◆ Exercise prompt: Write out the records below exactly as they appear, skipping each picture.

═══ Extracted information ═══

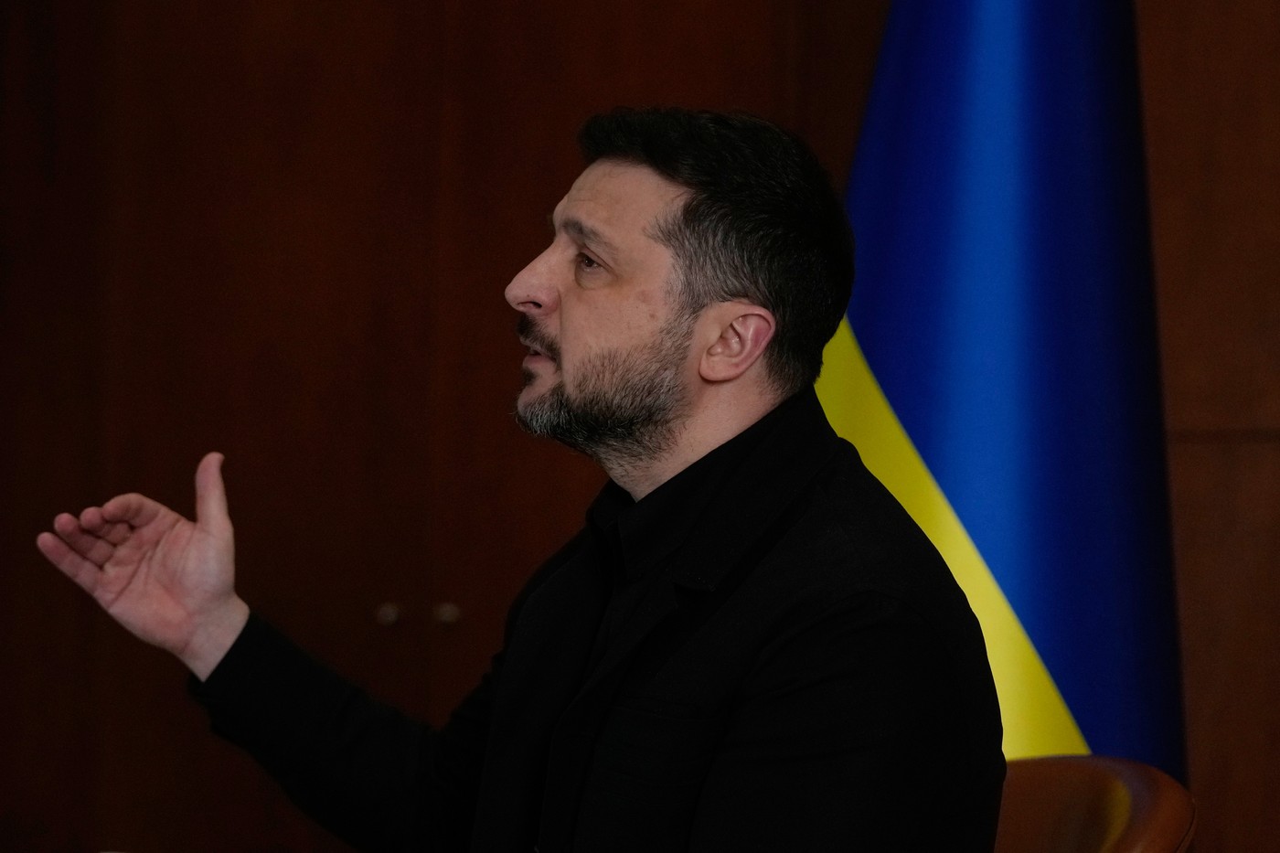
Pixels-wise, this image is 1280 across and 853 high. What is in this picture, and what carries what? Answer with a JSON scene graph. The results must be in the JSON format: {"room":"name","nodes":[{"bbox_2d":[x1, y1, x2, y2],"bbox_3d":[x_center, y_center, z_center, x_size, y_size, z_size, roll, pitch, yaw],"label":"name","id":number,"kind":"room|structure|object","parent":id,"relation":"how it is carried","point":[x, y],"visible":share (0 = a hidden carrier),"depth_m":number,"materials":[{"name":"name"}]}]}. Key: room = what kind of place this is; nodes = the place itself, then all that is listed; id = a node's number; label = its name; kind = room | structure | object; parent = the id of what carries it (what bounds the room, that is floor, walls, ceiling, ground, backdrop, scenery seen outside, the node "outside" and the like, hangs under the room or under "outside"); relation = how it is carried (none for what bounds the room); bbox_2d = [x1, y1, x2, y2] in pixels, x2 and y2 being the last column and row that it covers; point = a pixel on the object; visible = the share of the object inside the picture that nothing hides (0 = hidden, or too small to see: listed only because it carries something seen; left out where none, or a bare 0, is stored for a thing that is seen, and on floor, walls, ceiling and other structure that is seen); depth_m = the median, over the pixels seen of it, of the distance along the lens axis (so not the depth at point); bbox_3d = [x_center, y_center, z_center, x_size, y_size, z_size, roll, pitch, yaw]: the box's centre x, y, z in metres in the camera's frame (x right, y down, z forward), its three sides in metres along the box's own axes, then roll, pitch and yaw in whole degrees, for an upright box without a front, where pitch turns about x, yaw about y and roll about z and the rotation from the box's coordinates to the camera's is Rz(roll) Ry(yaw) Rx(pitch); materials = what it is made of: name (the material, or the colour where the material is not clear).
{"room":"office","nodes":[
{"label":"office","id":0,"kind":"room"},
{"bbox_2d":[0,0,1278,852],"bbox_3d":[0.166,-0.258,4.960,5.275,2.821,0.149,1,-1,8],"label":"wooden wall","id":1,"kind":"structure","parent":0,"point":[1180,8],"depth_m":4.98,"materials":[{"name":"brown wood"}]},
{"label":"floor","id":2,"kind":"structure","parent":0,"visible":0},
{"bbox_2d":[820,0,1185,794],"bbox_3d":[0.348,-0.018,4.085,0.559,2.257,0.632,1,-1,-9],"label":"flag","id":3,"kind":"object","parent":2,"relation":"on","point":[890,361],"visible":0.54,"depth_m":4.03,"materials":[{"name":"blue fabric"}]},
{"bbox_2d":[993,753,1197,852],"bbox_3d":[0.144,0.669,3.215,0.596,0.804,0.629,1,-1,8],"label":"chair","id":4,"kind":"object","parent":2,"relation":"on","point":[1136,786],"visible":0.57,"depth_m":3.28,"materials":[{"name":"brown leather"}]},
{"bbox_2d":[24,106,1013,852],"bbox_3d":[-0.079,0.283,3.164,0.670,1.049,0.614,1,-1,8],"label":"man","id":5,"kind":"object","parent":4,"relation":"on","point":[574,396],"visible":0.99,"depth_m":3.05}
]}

═══

◆ Reply to the exercise:
Pixels-wise, this image is 1280 across and 853 high. What is in this picture, and what carries what? Answer with a JSON scene graph. The results must be in the JSON format: {"room":"name","nodes":[{"bbox_2d":[x1, y1, x2, y2],"bbox_3d":[x_center, y_center, z_center, x_size, y_size, z_size, roll, pitch, yaw],"label":"name","id":number,"kind":"room|structure|object","parent":id,"relation":"how it is carried","point":[x, y],"visible":share (0 = a hidden carrier),"depth_m":number,"materials":[{"name":"name"}]}]}. Key: room = what kind of place this is; nodes = the place itself, then all that is listed; id = a node's number; label = its name; kind = room | structure | object; parent = the id of what carries it (what bounds the room, that is floor, walls, ceiling, ground, backdrop, scenery seen outside, the node "outside" and the like, hangs under the room or under "outside"); relation = how it is carried (none for what bounds the room); bbox_2d = [x1, y1, x2, y2] in pixels, x2 and y2 being the last column and row that it covers; point = a pixel on the object; visible = the share of the object inside the picture that nothing hides (0 = hidden, or too small to see: listed only because it carries something seen; left out where none, or a bare 0, is stored for a thing that is seen, and on floor, walls, ceiling and other structure that is seen); depth_m = the median, over the pixels seen of it, of the distance along the lens axis (so not the depth at point); bbox_3d = [x_center, y_center, z_center, x_size, y_size, z_size, roll, pitch, yaw]: the box's centre x, y, z in metres in the camera's frame (x right, y down, z forward), its three sides in metres along the box's own axes, then roll, pitch and yaw in whole degrees, for an upright box without a front, where pitch turns about x, yaw about y and roll about z and the rotation from the box's coordinates to the camera's is Rz(roll) Ry(yaw) Rx(pitch); materials = what it is made of: name (the material, or the colour where the material is not clear).
{"room":"office","nodes":[
{"label":"office","id":0,"kind":"room"},
{"bbox_2d":[0,0,1278,852],"bbox_3d":[0.166,-0.258,4.960,5.275,2.821,0.149,1,-1,8],"label":"wooden wall","id":1,"kind":"structure","parent":0,"point":[1180,8],"depth_m":4.98,"materials":[{"name":"brown wood"}]},
{"label":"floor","id":2,"kind":"structure","parent":0,"visible":0},
{"bbox_2d":[820,0,1185,794],"bbox_3d":[0.348,-0.018,4.085,0.559,2.257,0.632,1,-1,-9],"label":"flag","id":3,"kind":"object","parent":2,"relation":"on","point":[890,361],"visible":0.54,"depth_m":4.03,"materials":[{"name":"blue fabric"}]},
{"bbox_2d":[993,753,1197,852],"bbox_3d":[0.144,0.669,3.215,0.596,0.804,0.629,1,-1,8],"label":"chair","id":4,"kind":"object","parent":2,"relation":"on","point":[1136,786],"visible":0.57,"depth_m":3.28,"materials":[{"name":"brown leather"}]},
{"bbox_2d":[24,106,1013,852],"bbox_3d":[-0.079,0.283,3.164,0.670,1.049,0.614,1,-1,8],"label":"man","id":5,"kind":"object","parent":4,"relation":"on","point":[574,396],"visible":0.99,"depth_m":3.05}
]}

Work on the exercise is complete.